I always like to add some debug pixel coordinates to my launch parameters and a boolean flag. That way, I can set the flag and the coordinates in my mouse callback by clicking on the screen, in order to add debug prints or breakpoints into my OptiX shaders. A macro like below comes in pretty handy for debug prints, it might be tweakable to trigger code with a breakpoint:

#define print_pixel(...)                                                                     \
{                                                                                            \
    const uint3  idx__ = optixGetLaunchIndex();                                              \
    if( params.debug && idx__.x == params.debug_pixel.x && idx__.y == params.debug_pixel.y ) \
        printf( __VA_ARGS__ );                                                               \
}

–
David.

Thank you, David, for your answer!
By the “watch” I understand local variable which value is accessible without print and can be watched for the changes during line-by-line code execution. Though then I found from documentation that it seems it was possible in legacy debugger but isn’t now, so no way to use watches in this exact way. But I think I can find my way around with some macro or any other way, to quickly print all desired values on demand :)

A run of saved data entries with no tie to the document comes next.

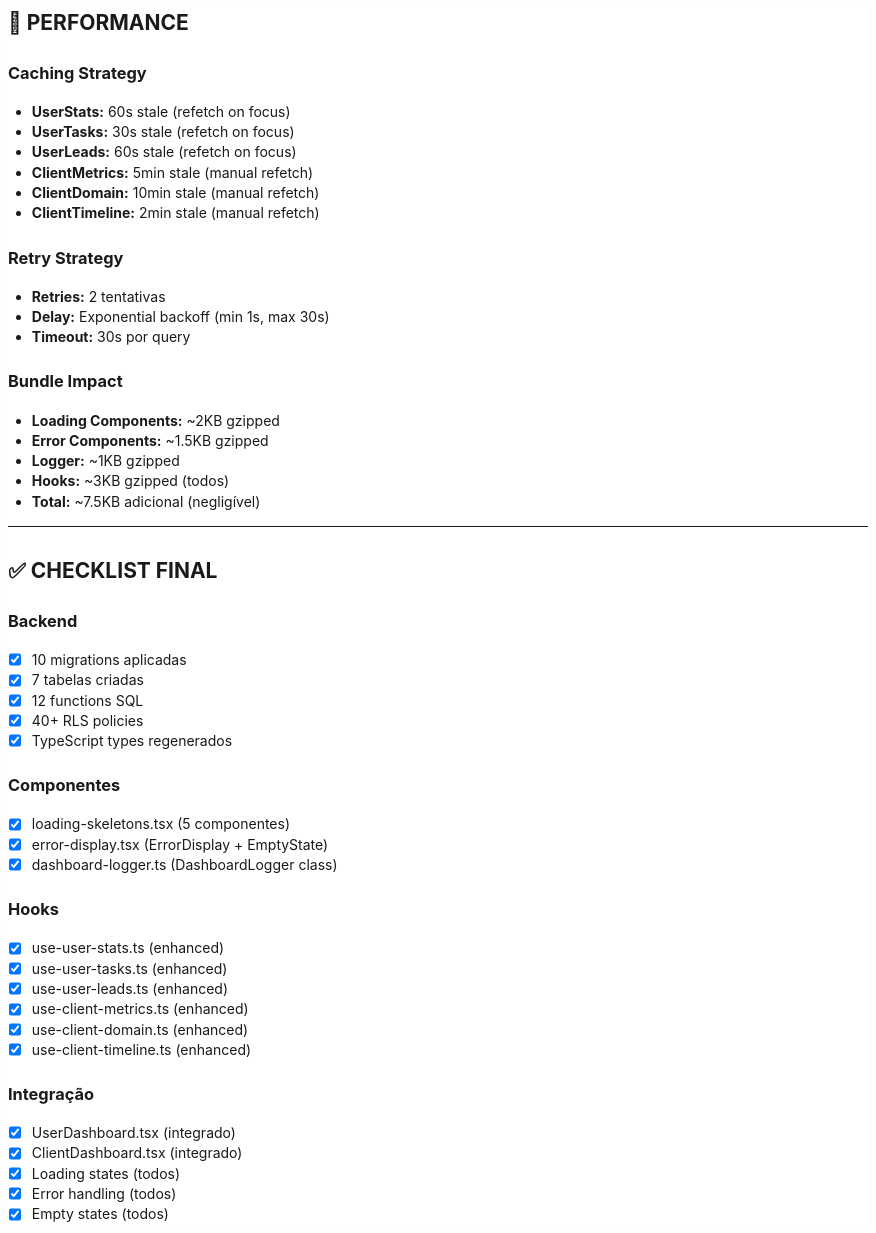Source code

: 
## 🚀 PERFORMANCE

### Caching Strategy
- **UserStats:** 60s stale (refetch on focus)
- **UserTasks:** 30s stale (refetch on focus)
- **UserLeads:** 60s stale (refetch on focus)
- **ClientMetrics:** 5min stale (manual refetch)
- **ClientDomain:** 10min stale (manual refetch)
- **ClientTimeline:** 2min stale (manual refetch)

### Retry Strategy
- **Retries:** 2 tentativas
- **Delay:** Exponential backoff (min 1s, max 30s)
- **Timeout:** 30s por query

### Bundle Impact
- **Loading Components:** ~2KB gzipped
- **Error Components:** ~1.5KB gzipped
- **Logger:** ~1KB gzipped
- **Hooks:** ~3KB gzipped (todos)
- **Total:** ~7.5KB adicional (negligível)

---

## ✅ CHECKLIST FINAL

### Backend
- [x] 10 migrations aplicadas
- [x] 7 tabelas criadas
- [x] 12 functions SQL
- [x] 40+ RLS policies
- [x] TypeScript types regenerados

### Componentes
- [x] loading-skeletons.tsx (5 componentes)
- [x] error-display.tsx (ErrorDisplay + EmptyState)
- [x] dashboard-logger.ts (DashboardLogger class)

### Hooks
- [x] use-user-stats.ts (enhanced)
- [x] use-user-tasks.ts (enhanced)
- [x] use-user-leads.ts (enhanced)
- [x] use-client-metrics.ts (enhanced)
- [x] use-client-domain.ts (enhanced)
- [x] use-client-timeline.ts (enhanced)

### Integração
- [x] UserDashboard.tsx (integrado)
- [x] ClientDashboard.tsx (integrado)
- [x] Loading states (todos)
- [x] Error handling (todos)
- [x] Empty states (todos)
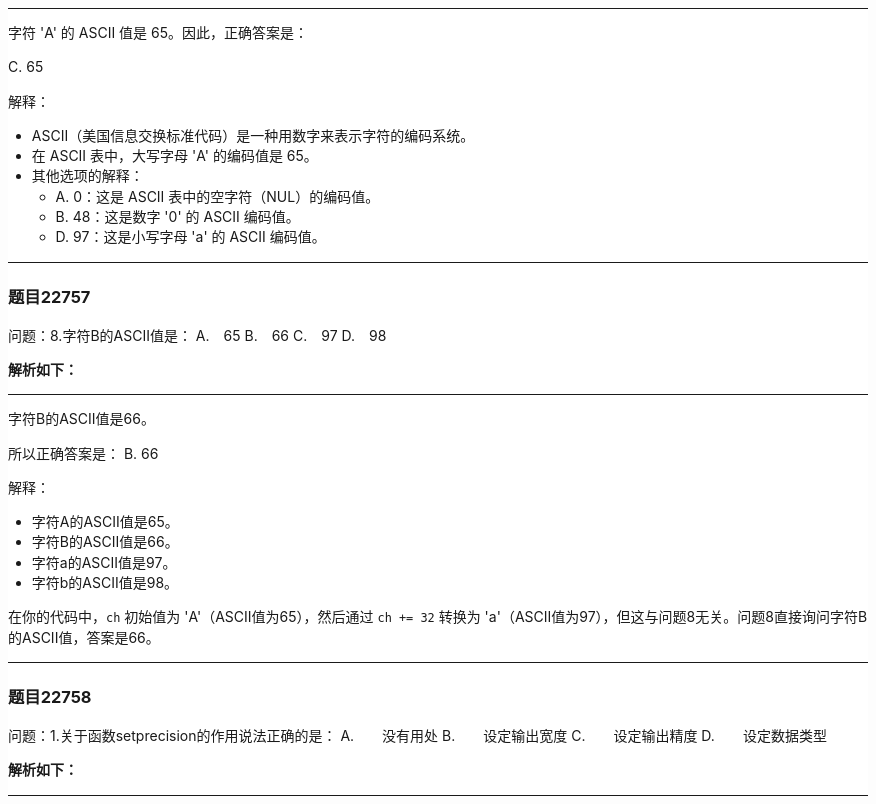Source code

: ------

字符 'A' 的 ASCII 值是 65。因此，正确答案是：

C. 65

解释：
- ASCII（美国信息交换标准代码）是一种用数字来表示字符的编码系统。
- 在 ASCII 表中，大写字母 'A' 的编码值是 65。
- 其他选项的解释：
  - A. 0：这是 ASCII 表中的空字符（NUL）的编码值。
  - B. 48：这是数字 '0' 的 ASCII 编码值。
  - D. 97：这是小写字母 'a' 的 ASCII 编码值。

------

### 题目22757
问题：8.字符B的ASCII值是：
A.　65
B.　66
C.　97
D.　98



**解析如下：**

------

字符B的ASCII值是66。

所以正确答案是：
B. 66

解释：
- 字符A的ASCII值是65。
- 字符B的ASCII值是66。
- 字符a的ASCII值是97。
- 字符b的ASCII值是98。

在你的代码中，`ch` 初始值为 'A'（ASCII值为65），然后通过 `ch += 32` 转换为 'a'（ASCII值为97），但这与问题8无关。问题8直接询问字符B的ASCII值，答案是66。


------

### 题目22758
问题：1.关于函数setprecision的作用说法正确的是：
A.　　没有用处
B.　　设定输出宽度
C.　　设定输出精度
D.　　设定数据类型



**解析如下：**

------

Well, most of these I have achieved already, but it’s good to know that it’s the only way (so I won’t look for another solution).
As for the conditional breakpoints, well, I tried it once to stop on exact launch index before, and it failed, but maybe I messed somewhere and still can achieve this.

For the “print_pixel” macro, something like this came to my mind, though I failed to get an idea of using it with LaunchParams, nice to move it to the host, thank you :)

It seems, that for now I received all answers I needed about debug, thank you very much!
Hope also that this thread will help someone else not to struggle all way along different documentations.